(Records from a dataset)
● ● ● ●
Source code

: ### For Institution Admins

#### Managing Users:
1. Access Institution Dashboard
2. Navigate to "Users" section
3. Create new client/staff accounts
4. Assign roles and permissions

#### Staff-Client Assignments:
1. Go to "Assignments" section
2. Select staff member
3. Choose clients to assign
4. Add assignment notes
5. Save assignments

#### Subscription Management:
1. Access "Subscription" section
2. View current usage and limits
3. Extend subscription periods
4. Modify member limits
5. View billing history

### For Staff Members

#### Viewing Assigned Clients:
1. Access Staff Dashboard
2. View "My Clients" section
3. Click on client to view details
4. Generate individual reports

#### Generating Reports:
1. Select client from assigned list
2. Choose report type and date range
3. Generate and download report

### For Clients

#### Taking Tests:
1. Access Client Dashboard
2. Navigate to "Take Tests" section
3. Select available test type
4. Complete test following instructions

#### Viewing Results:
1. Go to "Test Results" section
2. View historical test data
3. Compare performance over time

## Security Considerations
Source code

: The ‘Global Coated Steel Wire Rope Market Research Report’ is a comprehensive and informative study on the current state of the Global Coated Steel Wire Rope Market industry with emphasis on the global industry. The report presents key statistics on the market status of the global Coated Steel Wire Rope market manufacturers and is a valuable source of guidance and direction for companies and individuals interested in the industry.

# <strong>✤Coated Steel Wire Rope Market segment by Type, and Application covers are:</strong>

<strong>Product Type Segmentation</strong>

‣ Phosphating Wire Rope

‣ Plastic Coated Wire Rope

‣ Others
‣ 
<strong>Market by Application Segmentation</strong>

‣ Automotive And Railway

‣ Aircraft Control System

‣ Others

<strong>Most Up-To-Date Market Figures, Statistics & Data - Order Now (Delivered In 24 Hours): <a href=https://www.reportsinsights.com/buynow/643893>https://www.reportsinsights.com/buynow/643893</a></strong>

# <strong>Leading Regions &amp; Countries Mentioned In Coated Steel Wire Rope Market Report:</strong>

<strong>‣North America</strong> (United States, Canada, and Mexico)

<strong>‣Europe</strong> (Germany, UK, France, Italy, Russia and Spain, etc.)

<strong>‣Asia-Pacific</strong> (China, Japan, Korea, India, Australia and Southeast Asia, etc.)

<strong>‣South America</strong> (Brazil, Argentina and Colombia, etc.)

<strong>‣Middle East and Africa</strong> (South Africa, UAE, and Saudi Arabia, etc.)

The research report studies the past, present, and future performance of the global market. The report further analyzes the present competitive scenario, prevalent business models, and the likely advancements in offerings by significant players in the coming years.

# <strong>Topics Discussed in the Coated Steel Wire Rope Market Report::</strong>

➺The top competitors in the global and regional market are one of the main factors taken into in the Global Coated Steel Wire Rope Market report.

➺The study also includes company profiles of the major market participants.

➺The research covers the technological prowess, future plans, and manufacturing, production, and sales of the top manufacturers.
● ● ● ●
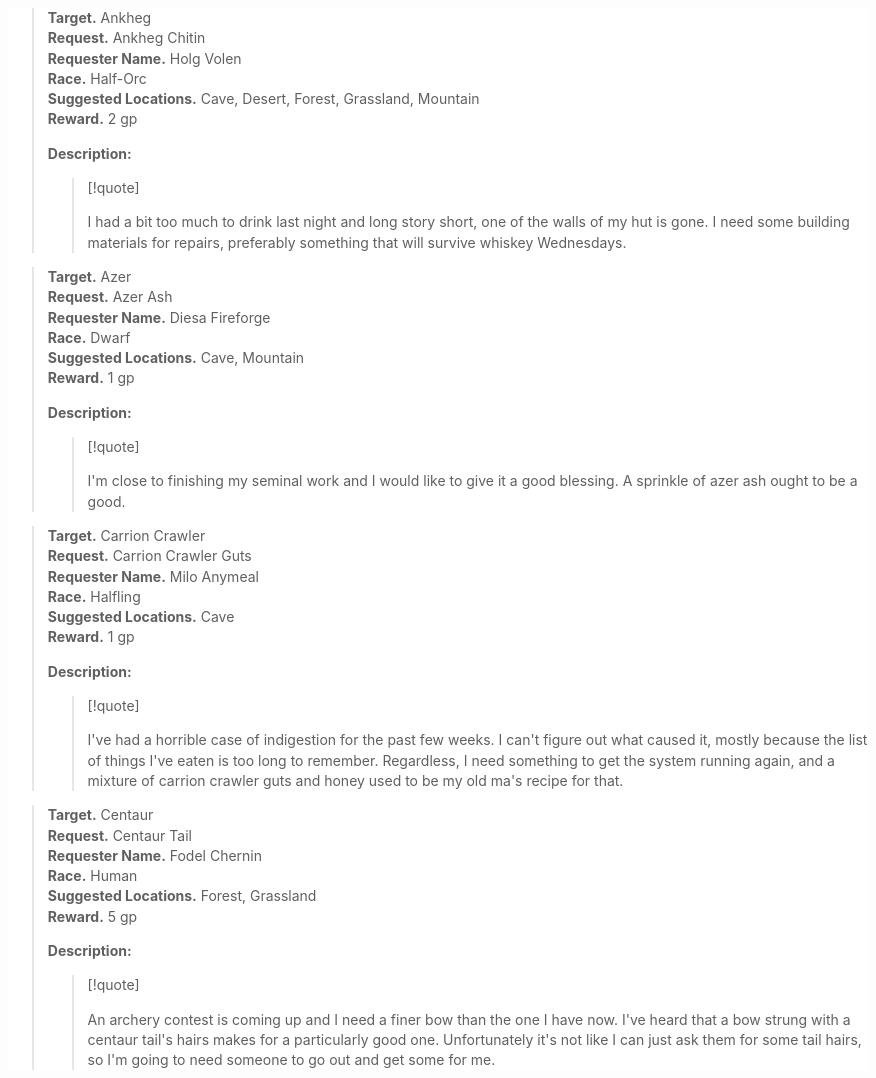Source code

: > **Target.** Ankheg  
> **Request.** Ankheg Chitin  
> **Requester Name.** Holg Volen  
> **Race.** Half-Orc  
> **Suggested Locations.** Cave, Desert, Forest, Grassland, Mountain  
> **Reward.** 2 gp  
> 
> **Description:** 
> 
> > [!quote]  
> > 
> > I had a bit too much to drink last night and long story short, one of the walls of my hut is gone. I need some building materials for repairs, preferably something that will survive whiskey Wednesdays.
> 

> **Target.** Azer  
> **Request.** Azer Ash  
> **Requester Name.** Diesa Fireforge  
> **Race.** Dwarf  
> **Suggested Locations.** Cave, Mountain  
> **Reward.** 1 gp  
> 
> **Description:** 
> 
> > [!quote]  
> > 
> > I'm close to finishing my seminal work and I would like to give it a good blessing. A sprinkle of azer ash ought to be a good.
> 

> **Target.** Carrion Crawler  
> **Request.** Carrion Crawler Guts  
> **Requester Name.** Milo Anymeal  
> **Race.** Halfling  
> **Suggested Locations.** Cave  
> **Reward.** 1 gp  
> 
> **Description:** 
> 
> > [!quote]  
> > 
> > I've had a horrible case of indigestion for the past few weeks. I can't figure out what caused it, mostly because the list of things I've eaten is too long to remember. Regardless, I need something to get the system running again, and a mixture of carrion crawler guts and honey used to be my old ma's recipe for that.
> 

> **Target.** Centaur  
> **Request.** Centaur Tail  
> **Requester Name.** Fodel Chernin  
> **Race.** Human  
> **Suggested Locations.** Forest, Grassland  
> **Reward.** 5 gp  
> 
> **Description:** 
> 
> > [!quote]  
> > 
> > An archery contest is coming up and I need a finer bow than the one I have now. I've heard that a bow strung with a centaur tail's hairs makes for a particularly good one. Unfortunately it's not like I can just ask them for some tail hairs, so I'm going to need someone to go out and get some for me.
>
● ● ● ●
For the string "Requester", go through the entries above and copy each line where it occurs.

**Answer:**
> **Requester Name.** Holg Volen  
> **Requester Name.** Diesa Fireforge  
> **Requester Name.** Milo Anymeal  
> **Requester Name.** Fodel Chernin  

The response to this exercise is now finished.